I probably stood there longer than I should have, because the recluse herself opened the door before I could ring the bell and demanded, “Who are you? I’ve been watching you on the security cameras since you came through the gate.”
I was so surprised I gasped “M. M. Banning!” like a toddler might squeal “Santa!” if she stumbled on the guy in the red suit and fake beard sneaking a cigarette out back of the mall during his break. To be honest, I’m not sure I would have recognized her if I’d passed her on the street. In the years since that book jacket photo had been taken, her hair had grown out into a grayish-brown ponytail, she’d developed a big furrow between her eyebrows, and her jawline had gone soft. But her eyes were the same fathomless brown, so dark that the iris and pupil seemed one. She still wore glasses and a cardigan, too, except now the cardigan made her look less like a writer than a middle-aged librarian. A vengeful middle-aged librarian brandishing a portable phone.
“You’d better be the girl Isaac Vargas sent,” she said, “because I have the police on speed dial.”
I WASN’T ALWAYS an M. M. Banning fan.
When I read my mother’s battered copy of Pitched for eighth grade English, I confess I didn’t see what the fuss was about. “I hate how the guy is just called ‘The Pitcher,’” I complained to her. “Why doesn’t he have a name?” My mother said she guessed the author did that to make the story feel universal, to
help readers imagine the character as their own brother or son. “I don’t have a brother or son,” I said. “It just makes it easier for me to imagine him as a water jug with a handle.” My poor mother. Her favorite book, trashed by her only child. What can I say? Junior High Alice preferred Jay Gatsby, with his million-dollar smile and mansion and all those beautiful shirts.
I reread Pitched as coursework in Twentieth-Century Lit when I was a junior in college, soon after my mother died unexpectedly of undiagnosed heart disease. It was a different book to me then. That time it tore me apart. I confessed in class that I’d cried my eyes out when I finished.
“You realize now,” my professor commented drily, “that youth isn’t wasted on the young. Literature is.”

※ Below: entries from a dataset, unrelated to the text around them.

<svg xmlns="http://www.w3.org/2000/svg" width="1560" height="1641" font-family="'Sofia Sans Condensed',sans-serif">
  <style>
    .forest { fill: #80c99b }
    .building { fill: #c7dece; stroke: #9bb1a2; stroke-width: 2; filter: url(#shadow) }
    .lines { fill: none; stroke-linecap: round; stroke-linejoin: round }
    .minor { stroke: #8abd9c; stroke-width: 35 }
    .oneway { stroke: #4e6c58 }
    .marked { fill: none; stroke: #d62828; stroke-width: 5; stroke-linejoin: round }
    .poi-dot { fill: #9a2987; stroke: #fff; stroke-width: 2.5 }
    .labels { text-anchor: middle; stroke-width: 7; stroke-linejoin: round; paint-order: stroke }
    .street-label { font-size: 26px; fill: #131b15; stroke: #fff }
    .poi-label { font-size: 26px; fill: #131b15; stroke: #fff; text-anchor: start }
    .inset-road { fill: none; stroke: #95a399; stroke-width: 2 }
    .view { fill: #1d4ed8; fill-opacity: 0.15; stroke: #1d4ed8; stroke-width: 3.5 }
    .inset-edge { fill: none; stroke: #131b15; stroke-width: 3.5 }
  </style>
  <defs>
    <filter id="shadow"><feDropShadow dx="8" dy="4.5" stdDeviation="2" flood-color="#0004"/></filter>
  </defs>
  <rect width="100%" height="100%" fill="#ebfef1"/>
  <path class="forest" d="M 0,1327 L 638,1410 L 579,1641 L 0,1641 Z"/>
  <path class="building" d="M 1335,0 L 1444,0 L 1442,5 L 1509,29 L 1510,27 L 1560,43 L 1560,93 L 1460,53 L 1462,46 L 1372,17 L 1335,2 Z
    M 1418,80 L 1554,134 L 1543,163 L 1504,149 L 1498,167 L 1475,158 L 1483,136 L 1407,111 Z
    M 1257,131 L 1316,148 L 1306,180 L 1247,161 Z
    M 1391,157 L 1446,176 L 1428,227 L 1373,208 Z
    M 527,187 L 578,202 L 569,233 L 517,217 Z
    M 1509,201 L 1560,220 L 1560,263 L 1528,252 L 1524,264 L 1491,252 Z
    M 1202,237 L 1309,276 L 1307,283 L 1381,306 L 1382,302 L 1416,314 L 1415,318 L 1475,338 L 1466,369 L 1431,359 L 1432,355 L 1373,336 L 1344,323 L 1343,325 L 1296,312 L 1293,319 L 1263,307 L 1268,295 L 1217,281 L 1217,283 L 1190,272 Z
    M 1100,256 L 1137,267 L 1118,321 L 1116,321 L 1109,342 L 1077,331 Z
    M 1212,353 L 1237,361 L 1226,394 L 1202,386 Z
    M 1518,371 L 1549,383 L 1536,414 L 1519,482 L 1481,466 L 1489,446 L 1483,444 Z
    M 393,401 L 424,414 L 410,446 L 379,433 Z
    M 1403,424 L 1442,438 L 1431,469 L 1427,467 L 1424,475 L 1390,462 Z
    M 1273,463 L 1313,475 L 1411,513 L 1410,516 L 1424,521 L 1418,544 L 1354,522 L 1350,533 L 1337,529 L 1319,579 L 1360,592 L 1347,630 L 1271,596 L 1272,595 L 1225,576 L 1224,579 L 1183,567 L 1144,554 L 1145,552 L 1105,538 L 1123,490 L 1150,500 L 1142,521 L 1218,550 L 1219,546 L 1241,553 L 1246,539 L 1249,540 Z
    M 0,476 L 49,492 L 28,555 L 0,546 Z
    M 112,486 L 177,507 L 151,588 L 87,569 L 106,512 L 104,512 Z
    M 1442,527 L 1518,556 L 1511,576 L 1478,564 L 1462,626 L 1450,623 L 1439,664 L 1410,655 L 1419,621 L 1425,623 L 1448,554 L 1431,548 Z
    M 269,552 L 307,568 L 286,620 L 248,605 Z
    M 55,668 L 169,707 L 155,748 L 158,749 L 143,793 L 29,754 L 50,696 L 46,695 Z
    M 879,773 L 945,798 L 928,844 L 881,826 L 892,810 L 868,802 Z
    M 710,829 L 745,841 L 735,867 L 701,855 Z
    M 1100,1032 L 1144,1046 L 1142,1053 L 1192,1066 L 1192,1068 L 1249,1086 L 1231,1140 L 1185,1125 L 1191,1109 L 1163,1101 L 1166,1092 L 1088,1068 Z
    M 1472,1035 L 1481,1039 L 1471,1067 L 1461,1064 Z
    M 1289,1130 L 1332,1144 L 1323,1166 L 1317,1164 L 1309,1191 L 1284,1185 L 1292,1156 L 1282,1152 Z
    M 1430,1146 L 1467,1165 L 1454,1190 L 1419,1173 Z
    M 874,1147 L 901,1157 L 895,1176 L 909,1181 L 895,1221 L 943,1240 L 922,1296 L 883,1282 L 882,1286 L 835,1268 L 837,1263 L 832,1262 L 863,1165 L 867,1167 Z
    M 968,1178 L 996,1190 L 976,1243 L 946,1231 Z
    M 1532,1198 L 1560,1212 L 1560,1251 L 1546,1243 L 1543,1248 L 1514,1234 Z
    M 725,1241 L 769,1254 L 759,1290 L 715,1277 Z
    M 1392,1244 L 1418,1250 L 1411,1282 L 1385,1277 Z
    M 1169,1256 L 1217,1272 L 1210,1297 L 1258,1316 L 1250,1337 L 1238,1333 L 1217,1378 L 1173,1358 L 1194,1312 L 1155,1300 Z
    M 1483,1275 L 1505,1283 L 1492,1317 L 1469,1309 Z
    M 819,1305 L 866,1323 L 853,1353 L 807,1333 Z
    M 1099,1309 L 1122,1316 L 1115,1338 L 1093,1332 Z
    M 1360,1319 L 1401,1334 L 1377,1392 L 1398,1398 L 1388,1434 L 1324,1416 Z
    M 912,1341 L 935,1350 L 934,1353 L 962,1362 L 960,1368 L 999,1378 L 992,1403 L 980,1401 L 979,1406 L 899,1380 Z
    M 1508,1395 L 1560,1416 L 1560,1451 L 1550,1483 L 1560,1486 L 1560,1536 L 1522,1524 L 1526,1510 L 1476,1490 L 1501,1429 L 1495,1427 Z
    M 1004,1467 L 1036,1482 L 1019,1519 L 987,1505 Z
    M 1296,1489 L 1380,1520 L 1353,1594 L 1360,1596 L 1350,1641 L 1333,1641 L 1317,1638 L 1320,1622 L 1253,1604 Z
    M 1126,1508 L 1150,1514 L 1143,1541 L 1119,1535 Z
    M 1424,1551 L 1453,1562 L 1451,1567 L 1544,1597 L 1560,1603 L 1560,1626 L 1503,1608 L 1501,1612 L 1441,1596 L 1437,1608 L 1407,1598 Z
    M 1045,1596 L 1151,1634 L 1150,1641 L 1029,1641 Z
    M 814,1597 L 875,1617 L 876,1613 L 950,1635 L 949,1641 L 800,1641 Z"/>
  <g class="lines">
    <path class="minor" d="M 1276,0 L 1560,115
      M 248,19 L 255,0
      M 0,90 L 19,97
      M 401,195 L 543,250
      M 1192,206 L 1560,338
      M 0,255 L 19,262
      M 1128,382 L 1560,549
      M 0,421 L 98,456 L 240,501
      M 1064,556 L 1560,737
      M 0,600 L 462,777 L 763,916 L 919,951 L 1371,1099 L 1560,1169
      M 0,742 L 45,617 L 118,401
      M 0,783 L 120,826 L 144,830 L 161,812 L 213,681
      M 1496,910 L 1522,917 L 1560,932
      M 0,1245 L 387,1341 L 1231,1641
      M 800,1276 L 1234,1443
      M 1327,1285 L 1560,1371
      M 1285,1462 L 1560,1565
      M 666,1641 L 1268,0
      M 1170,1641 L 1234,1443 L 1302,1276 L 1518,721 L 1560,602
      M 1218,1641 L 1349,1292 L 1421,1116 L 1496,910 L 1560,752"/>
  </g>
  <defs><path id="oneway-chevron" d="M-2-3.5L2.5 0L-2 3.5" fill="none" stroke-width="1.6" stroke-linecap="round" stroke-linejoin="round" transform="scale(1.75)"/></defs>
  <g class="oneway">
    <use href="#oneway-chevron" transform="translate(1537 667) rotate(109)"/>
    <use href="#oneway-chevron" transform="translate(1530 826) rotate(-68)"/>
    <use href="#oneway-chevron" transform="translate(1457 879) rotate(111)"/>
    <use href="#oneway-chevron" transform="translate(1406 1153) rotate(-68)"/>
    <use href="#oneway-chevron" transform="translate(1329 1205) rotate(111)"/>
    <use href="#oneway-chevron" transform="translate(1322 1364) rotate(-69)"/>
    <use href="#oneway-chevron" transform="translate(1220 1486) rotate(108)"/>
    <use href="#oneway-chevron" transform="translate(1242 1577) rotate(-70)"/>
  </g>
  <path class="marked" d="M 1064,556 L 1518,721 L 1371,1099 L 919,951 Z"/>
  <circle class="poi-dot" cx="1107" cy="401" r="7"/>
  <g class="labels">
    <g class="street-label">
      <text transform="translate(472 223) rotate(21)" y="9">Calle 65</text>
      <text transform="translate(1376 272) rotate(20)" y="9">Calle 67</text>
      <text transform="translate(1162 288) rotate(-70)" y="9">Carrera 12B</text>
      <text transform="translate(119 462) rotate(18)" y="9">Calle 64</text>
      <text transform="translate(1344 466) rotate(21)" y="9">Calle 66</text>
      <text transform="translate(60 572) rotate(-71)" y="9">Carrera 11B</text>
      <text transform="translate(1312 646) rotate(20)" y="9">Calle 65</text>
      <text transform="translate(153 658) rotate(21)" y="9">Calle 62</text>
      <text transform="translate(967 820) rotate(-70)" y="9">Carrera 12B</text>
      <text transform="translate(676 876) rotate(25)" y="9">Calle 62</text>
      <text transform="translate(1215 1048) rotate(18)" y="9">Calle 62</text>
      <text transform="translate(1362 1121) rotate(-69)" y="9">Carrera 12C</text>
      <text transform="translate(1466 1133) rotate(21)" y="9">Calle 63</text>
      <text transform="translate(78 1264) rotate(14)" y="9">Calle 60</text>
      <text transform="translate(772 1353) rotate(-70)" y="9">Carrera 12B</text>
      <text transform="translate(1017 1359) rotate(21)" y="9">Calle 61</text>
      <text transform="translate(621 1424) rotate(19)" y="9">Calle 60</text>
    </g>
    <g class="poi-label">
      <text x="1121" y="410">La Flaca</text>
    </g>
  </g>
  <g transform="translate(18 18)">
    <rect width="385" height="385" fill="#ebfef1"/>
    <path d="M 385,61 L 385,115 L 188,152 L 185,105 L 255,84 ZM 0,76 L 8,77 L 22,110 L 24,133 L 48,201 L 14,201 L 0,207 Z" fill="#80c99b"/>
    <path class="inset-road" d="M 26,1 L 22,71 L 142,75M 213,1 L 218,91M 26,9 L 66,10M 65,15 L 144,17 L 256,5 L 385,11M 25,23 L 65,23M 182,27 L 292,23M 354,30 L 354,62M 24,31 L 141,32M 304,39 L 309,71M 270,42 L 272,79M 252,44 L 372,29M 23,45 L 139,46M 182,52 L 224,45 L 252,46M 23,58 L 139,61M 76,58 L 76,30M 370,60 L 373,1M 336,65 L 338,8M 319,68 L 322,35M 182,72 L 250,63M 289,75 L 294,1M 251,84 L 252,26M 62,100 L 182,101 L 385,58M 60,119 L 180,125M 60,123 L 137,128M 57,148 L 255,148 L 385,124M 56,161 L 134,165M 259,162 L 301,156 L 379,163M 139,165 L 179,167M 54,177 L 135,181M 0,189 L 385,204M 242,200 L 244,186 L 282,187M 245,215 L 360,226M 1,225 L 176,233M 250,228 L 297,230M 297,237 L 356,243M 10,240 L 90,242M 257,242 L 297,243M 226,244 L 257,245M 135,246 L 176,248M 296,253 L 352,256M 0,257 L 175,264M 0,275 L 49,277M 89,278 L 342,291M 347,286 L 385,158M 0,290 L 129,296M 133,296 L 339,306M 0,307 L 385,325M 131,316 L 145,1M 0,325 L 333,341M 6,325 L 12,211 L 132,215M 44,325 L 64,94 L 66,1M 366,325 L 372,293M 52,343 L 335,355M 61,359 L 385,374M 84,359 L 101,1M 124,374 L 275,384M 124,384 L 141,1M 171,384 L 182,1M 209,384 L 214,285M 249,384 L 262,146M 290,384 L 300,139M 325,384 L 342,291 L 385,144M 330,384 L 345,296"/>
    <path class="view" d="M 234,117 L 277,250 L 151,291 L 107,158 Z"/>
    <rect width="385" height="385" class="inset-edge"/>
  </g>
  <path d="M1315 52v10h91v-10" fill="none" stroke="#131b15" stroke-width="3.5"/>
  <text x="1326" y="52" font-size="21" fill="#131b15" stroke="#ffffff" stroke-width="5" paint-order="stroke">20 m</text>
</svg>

WHEN M. M. Banning called Mr. Vargas, I was sitting at my desk just outside his open office door. They talked for almost an hour. He said very little other than “uh-huh, uh-huh,” “Oh, no,” and “I’m so sorry, Mimi.” The gist of it was that she’d been swindled of her fortune by a crooked investment adviser who’d just been thrown in jail for life that March for bilking the rich and super-rich across America. By June, she was on the brink of losing not just her house but also the copyright to her book, collateral she’d given high-end loan sharks who marketed themselves as money managers to the rich and clueless.
“They had an office on Rodeo Drive in Beverly Hills,” she told Mr. Vargas. “They sent a car for me. They had nice office furniture. I wanted to believe they could save me.” That was the thing she said that really broke his heart. “My wife’s oncologist had nice office furniture, too,” he told me. A few months after I came to work for him, Mr. Vargas’s wife had died of pancreatic cancer. That fall, his daughter Carolyn shipped out to an expensive private university on the West Coast. On top of all that, the publishing company he’d worked for his whole career had been acquired by a media conglomerate. When he answered M. M. Banning’s call Mr. Vargas said he’d half-expected Personnel, phoning to tell him he’d been downsized. Instead, a second book from M. M. Banning. Good, bad, or indifferent, it would be a best seller. His career was saved, at least for now. And to think she’d called him looking for salvation! Mimi didn’t know it yet, but she’d thrown all of us a lifeline.